Well, my internet problems haven't exactly been solved, but I've managed to find some solutions around them so I can update this blog. Things should be more or less back to normal after my trip out of town this weekend. In the meantime, I have a finally have a review of Little Brother available for posting as well as two more reviews in the pipeline.
Marcus Yallow is a teen hacker living in San Francisco who doesn’t think beyond ditching school to play an ARG. But his world changes forever when terrorists attack his city and the Department of Homeland Security arrests him for being in the wrong place at the wrong time. He becomes even more outraged as security measures enacted by the DHS curtail freedoms and treat everyone like a potential terrorist. Thus begins his personal battle for justice.
It’s hard to miss the theme of this book. Marcus is the consummate underdog outnumbered and outgunned by a runaway Big Brother. The book is set in San Francisco, one of the most ideological and open-minded places in the country. The book reeks with radicalism and rebelliousness. This is not a bad thing. While Little Brother is not exactly subtle, it does say what needs to be said. Doctorow tries to highlight the importance of social and political awareness, not just to the teen set but also for everyone. Doctorow attempts to have a genuine debate on freedom versus security and for the most part he succeeds. Especially for the younger generation that is the target of this novel.
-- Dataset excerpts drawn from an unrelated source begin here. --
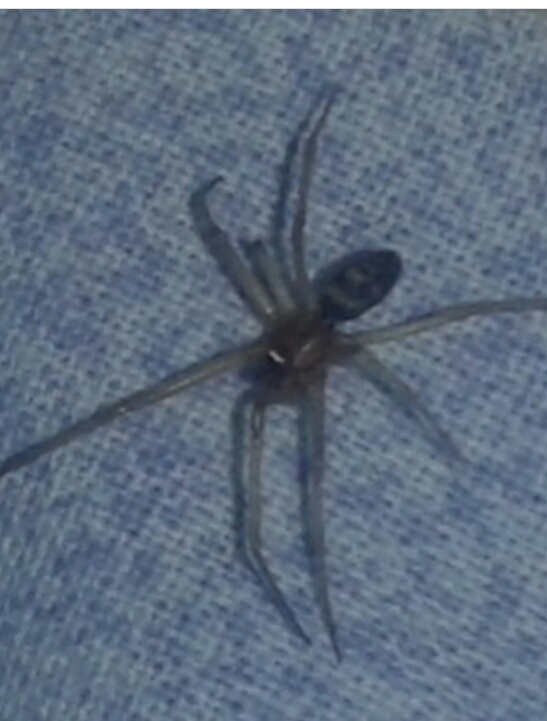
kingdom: Animalia
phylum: Arthropoda
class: Arachnida
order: Araneae
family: Theridiidae
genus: Steatoda
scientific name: Steatoda grossa
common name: False black widow
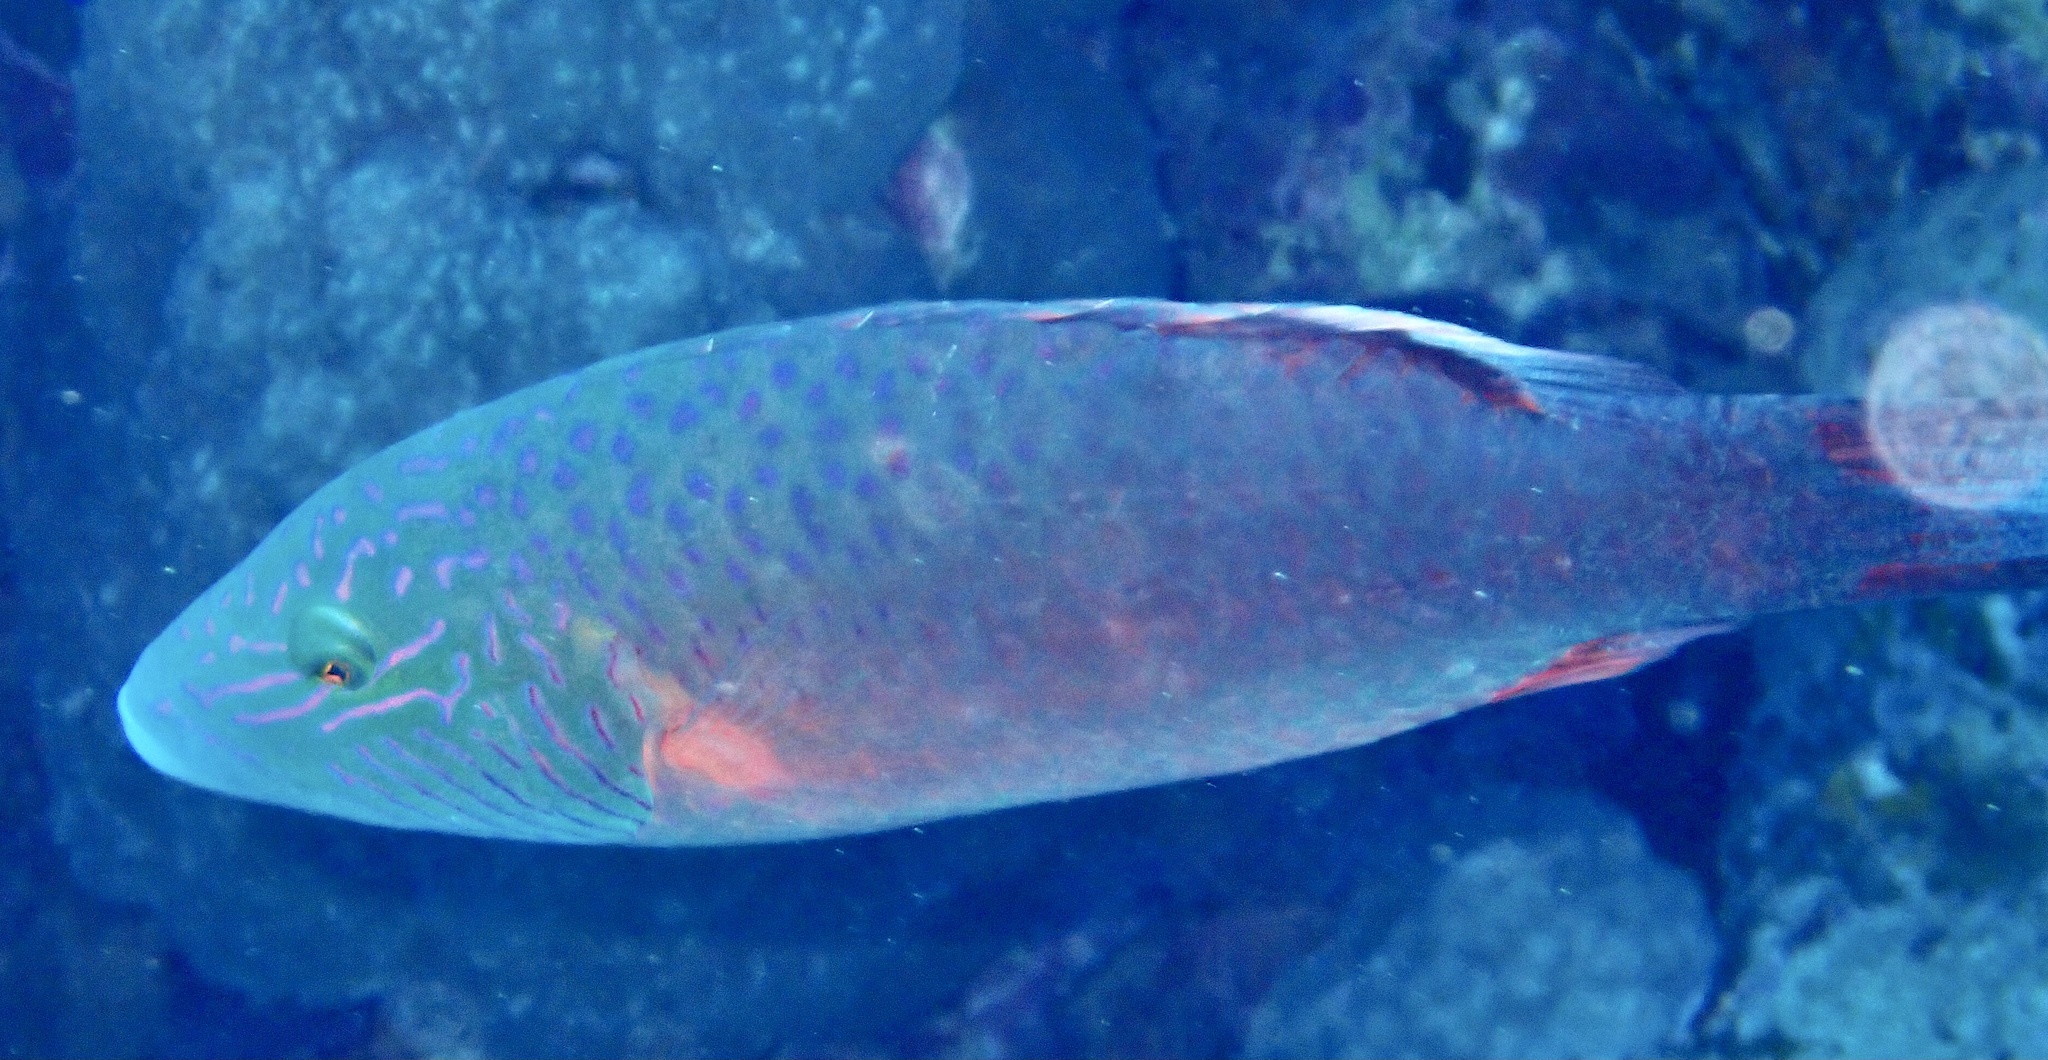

Little Brother is chock full of technical jargon and information dumps, including technology that doesn’t currently exist, so it can be a little tough to get into first. And while it is aimed at teenagers it is a worthwhile read for adults as well. Characters, both young and adult are well written. Some choose to fight like Marcus does, some fear to do anything; others openly support the enhanced security measures. Ultimately though the book is about the importance of freedoms.
Neil Gaiman has said Little Brother is a must-read for teenagers and I agree. It’s also a good story on the dangers of security versus freedom. Recommended.